- Written by Tom King & Tim Seeley
- Pencils & Inks by Mikel Janin
- Colored by Jeremy Cox
- Cover by Mikel Janin
It’s Grayson versus…Grayson? To save Agent 1, Dick must face his most dangerous enemy yet: himself.
Pickup your copy of ‘Grayson’ #11 at Comixology now!
Things have been a little confusing in the world of Dick Grayson for the past few months but thankfully all will become clear when you read ‘Grayson’ #11.
For the past few issues poor Dick has been facing a barrage of questioning from his colleagues at Spyral as a number of other agents have been taken down seemingly by Dick himself. This issue is the culmination of that storyline teamed with the reveal of the real culprit. At the end of issue #10 Dick was prepared to face off against himself but who is the mysterious second Grayson?
Well that question alone leads to some great interplay between the two for most of this issue. The real Dick questioning the other as to whether they might be Clay-face or even Croc or any of the Bat-family villains that he has faced over the year. The brilliant twist on this scene? The non-Grayson questioning real-Grayson as to his true identity: Dick Grayson? Robin? Nightwing? Or Agent 37?
Where ‘Grayson’ #11 was almost setup to be an action set piece but actually what King and Seeley do, brilliantly I might add, is flip that completely on its head and play the action as a secondary to the dialogue between the two characters.

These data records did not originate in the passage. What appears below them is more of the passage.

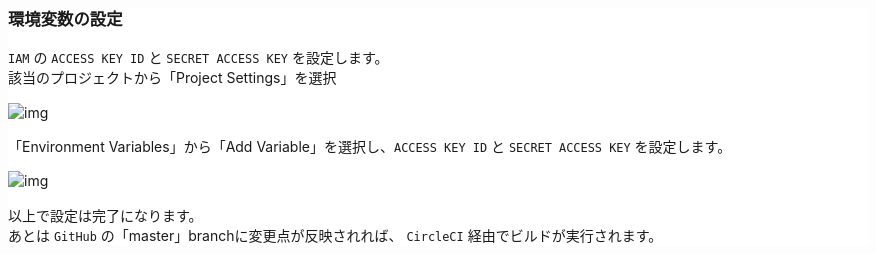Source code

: ### 環境変数の設定

`IAM` の `ACCESS KEY ID` と `SECRET ACCESS KEY` を設定します。  
該当のプロジェクトから「Project Settings」を選択  

![img](/posts/img/post-16-circleci-1.png)

「Environment Variables」から「Add Variable」を選択し、`ACCESS KEY ID` と `SECRET ACCESS KEY` を設定します。

![img](/posts/img/post-16-circleci-2.png)

以上で設定は完了になります。  
あとは `GitHub` の「master」branchに変更点が反映されれば、 `CircleCI` 経由でビルドが実行されます。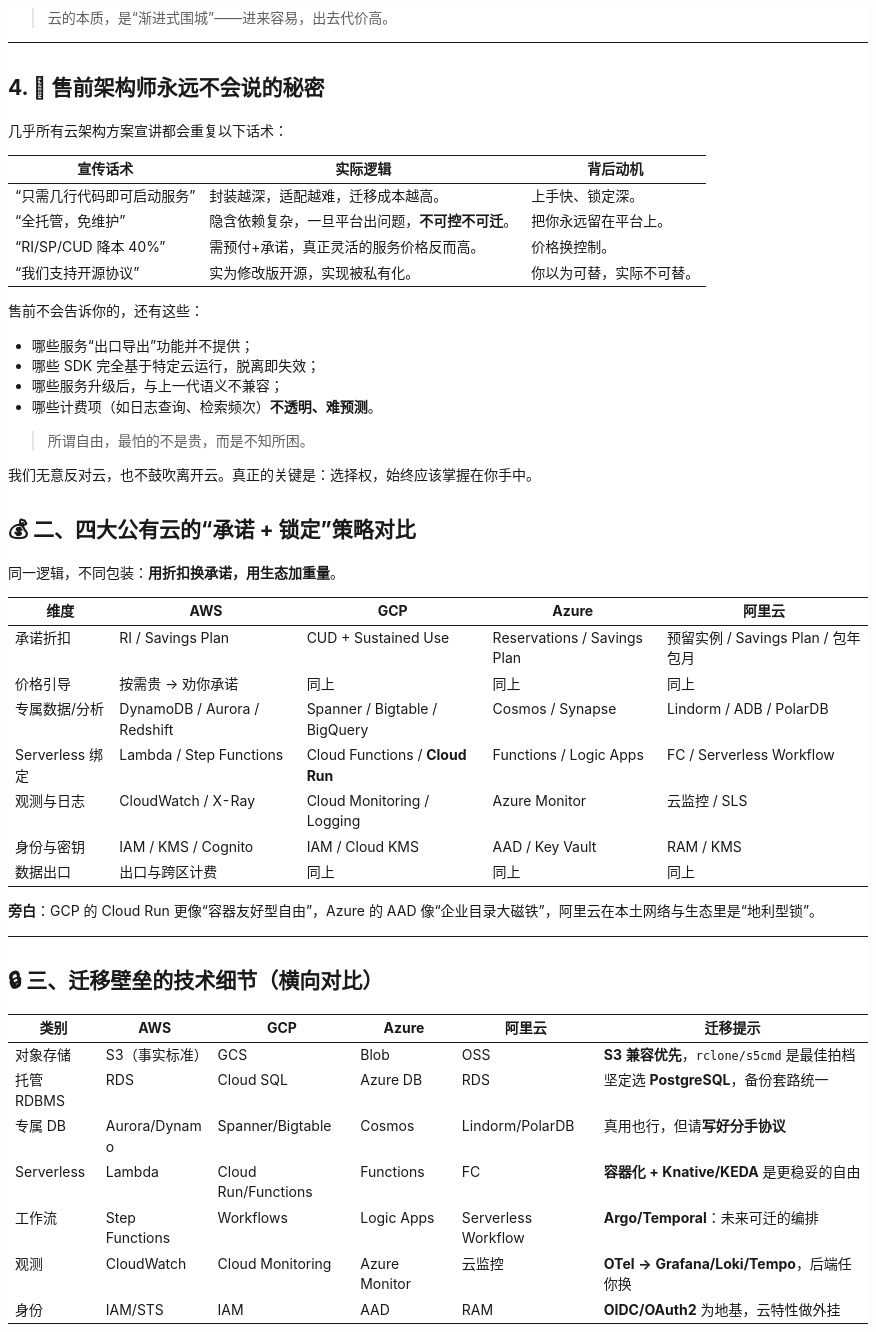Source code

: > 云的本质，是“渐进式围城”——进来容易，出去代价高。

---

## 4. 🧩 售前架构师永远不会说的秘密

几乎所有云架构方案宣讲都会重复以下话术：

| 宣传话术 | 实际逻辑 | 背后动机 |
|----------|----------|----------|
| “只需几行代码即可启动服务” | 封装越深，适配越难，迁移成本越高。 | 上手快、锁定深。 |
| “全托管，免维护” | 隐含依赖复杂，一旦平台出问题，**不可控不可迁**。 | 把你永远留在平台上。 |
| “RI/SP/CUD 降本 40%” | 需预付+承诺，真正灵活的服务价格反而高。 | 价格换控制。 |
| “我们支持开源协议” | 实为修改版开源，实现被私有化。 | 你以为可替，实际不可替。 |

售前不会告诉你的，还有这些：
- 哪些服务“出口导出”功能并不提供；
- 哪些 SDK 完全基于特定云运行，脱离即失效；
- 哪些服务升级后，与上一代语义不兼容；
- 哪些计费项（如日志查询、检索频次）**不透明、难预测**。

> 所谓自由，最怕的不是贵，而是不知所困。

我们无意反对云，也不鼓吹离开云。真正的关键是：选择权，始终应该掌握在你手中。

## 💰 二、四大公有云的“承诺 + 锁定”策略对比

同一逻辑，不同包装：**用折扣换承诺，用生态加重量**。

| 维度 | AWS | GCP | Azure | 阿里云 |
|---|---|---|---|---|
| 承诺折扣 | RI / Savings Plan | CUD + Sustained Use | Reservations / Savings Plan | 预留实例 / Savings Plan / 包年包月 |
| 价格引导 | 按需贵 → 劝你承诺 | 同上 | 同上 | 同上 |
| 专属数据/分析 | DynamoDB / Aurora / Redshift | Spanner / Bigtable / BigQuery | Cosmos / Synapse | Lindorm / ADB / PolarDB |
| Serverless 绑定 | Lambda / Step Functions | Cloud Functions / **Cloud Run** | Functions / Logic Apps | FC / Serverless Workflow |
| 观测与日志 | CloudWatch / X-Ray | Cloud Monitoring / Logging | Azure Monitor | 云监控 / SLS |
| 身份与密钥 | IAM / KMS / Cognito | IAM / Cloud KMS | AAD / Key Vault | RAM / KMS |
| 数据出口 | 出口与跨区计费 | 同上 | 同上 | 同上 |

**旁白**：GCP 的 Cloud Run 更像“容器友好型自由”，Azure 的 AAD 像“企业目录大磁铁”，阿里云在本土网络与生态里是“地利型锁”。

---

## 🔒 三、迁移壁垒的技术细节（横向对比）

| 类别 | AWS | GCP | Azure | 阿里云 | 迁移提示 |
|---|---|---|---|---|---|
| 对象存储 | S3（事实标准） | GCS | Blob | OSS | **S3 兼容优先**，`rclone/s5cmd` 是最佳拍档 |
| 托管 RDBMS | RDS | Cloud SQL | Azure DB | RDS | 坚定选 **PostgreSQL**，备份套路统一 |
| 专属 DB | Aurora/Dynamo | Spanner/Bigtable | Cosmos | Lindorm/PolarDB | 真用也行，但请**写好分手协议** |
| Serverless | Lambda | Cloud Run/Functions | Functions | FC | **容器化 + Knative/KEDA** 是更稳妥的自由 |
| 工作流 | Step Functions | Workflows | Logic Apps | Serverless Workflow | **Argo/Temporal**：未来可迁的编排 |
| 观测 | CloudWatch | Cloud Monitoring | Azure Monitor | 云监控 | **OTel → Grafana/Loki/Tempo**，后端任你换 |
| 身份 | IAM/STS | IAM | AAD | RAM | **OIDC/OAuth2** 为地基，云特性做外挂 |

Throughout its run-to-date ‘Grayson’ has played perfectly on the psychology of its main character and here all of those psychological threads are pulled together to form a climax which could, probably for man who want him back in the Nightwing costume, culminate in his return to Gotham and a return to vigilantism.
That however is all to come. In the meantime this issue, pencilled by Janin and coloured by Cox, is the usual mix of trippy spirals and dark interiors. Much of the action takes place in the cave last seen in issue #10, the cave itself gives the artists lots of space to draw the many skulls which line the walls but other than that there is not a lot of atmospherics to play with. All of the focus of this issue is on the two Grayson’s, masterfully separated by ones clean face and the others covered in blood. The artwork in this series has never been standout to me but it’s consistent where other books struggle and it never fails to convey the message of the story.
It would be great to see some other artists given the chance to take a shot at pencilling this book but in the meantime I’ll settle for the always stunning covers by Janin.